A collaborative project to explore the links between Southampton and the slave trade led by Southampton City Council, the University of Southampton and The Confederation of African Caribbean Communities. One highlight of the programme was a concert at the Turner Sims Concert Hall at the University of Southampton to celebrate the impact of black music and black musicians. The concert, part of Black History Month 2007, featured the works of black composers such as Joseph Bologna and Samuel Coleridge-Taylor, performed by the Southampton Youth Orchestra, Southampton Youth Choir and the Southampton Youth Jazz Orchestra.
Sugar Beat Skank was a reggae-theatre performance presented by Regeyshun Dance and commissioned by the Leeds Bicentenary Transformation Project. It explored 'African antiquity and the spirit of abolition', and gave voice to narratives linking the histories and cultures of Africa and Yorkshire. Sugar Beat Skank was performed at outdoor and indoor events across Yorkshire, including Ilkley Literature Festival in 2007.
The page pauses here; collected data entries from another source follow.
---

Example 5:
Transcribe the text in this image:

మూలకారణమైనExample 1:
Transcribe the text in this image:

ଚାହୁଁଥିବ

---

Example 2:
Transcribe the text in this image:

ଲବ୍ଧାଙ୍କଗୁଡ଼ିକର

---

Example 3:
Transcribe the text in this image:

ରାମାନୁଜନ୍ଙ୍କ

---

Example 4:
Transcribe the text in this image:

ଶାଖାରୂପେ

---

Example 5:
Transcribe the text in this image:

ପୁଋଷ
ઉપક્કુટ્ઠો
'The Cotton Tree Passage' was a dance theatre production by Koromanti Arts performed at The Drum in Birmingham as part of the Routes to Freedom season. The production depicted the spiritual passage of slavery from Africa to the Caribbean and the UK. A collaboration between 'H' Patten and dance, music, film and visual artists, this piece combined multimedia techniques and contemporary African, Caribbean and urban dance, including African hip-life and Jamaican dancehall.
The Sounds of Slavery was a project by the performance and visual arts group River Niger Arts to research, record and develop a performance-related programme around the musical heritage and legacy of slavery. The project took particular interest in these themes in relation to the City of Liverpool, but also addressed them in global terms. The project created a database of songs and narratives from the period of slavery. Members of the River Niger Orchestra also performed at a Sounds of Slavery performance at Liverpool Hope University. Some of the songs performed included 'The Chase', 'No More Auction Block' and the African American spiritual 'The Jubilee Song'. The project was accompanied by a series of performance and visual arts education workshops with schools.
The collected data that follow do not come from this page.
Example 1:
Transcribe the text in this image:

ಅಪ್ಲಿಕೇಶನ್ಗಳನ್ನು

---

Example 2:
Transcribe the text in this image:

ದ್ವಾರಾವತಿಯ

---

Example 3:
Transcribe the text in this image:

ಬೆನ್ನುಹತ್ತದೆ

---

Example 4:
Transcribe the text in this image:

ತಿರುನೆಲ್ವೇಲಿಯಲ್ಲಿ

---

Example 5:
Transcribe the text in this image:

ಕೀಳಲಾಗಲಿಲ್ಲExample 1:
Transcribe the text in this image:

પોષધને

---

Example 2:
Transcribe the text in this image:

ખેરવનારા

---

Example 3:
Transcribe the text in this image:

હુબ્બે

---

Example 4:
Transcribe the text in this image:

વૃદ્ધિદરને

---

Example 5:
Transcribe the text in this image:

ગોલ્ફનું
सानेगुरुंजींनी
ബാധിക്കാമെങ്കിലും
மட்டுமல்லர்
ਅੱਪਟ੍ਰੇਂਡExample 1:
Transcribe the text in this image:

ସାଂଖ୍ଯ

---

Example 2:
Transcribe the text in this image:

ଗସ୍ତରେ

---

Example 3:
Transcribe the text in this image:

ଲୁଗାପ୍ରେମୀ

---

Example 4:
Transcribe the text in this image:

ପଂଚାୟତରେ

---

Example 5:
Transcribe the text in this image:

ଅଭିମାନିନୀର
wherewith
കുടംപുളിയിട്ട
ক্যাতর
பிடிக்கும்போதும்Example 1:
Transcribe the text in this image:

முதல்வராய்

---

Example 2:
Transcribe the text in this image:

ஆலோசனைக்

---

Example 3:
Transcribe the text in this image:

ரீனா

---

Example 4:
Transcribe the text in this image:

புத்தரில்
In Autumn 2007, the opera 'The Woman Who Refused To Dance' by composer and conductor Shirley J Thompson was performed at Westminster Palace, Houses of Parliament. The piece was based on a 1792 print by Isaac Cruickshank - entitled 'The abolition of the slave trade, or the inhumanity of dealers in human flesh exemplified in the cruel treatment of a young negro girl of 15 for her virgin modesty' - depicting a woman who refused to dance on board a slave ship, and who was hung from one leg as punishment. The opera has recently been re-premiered to mark the 210th anniversary of the abolition of the transatlantic slave trade.
In 2009, Full-Flava Entertainment compiled a world music CD and DVD celebrating the cultural diversity of Kingston Upon Hull through a collaboration of a wide selection of diverse musicians, bands and groups based in Hull. The Wilberforce Connexion included artists that have migrated to Hull, or who represented their ancestral country of origin: Angola, Congo, India, Kurdistan, Malawi, Nigeria, Portugal, Russia, South Africa, Tanzania and United Kingdom.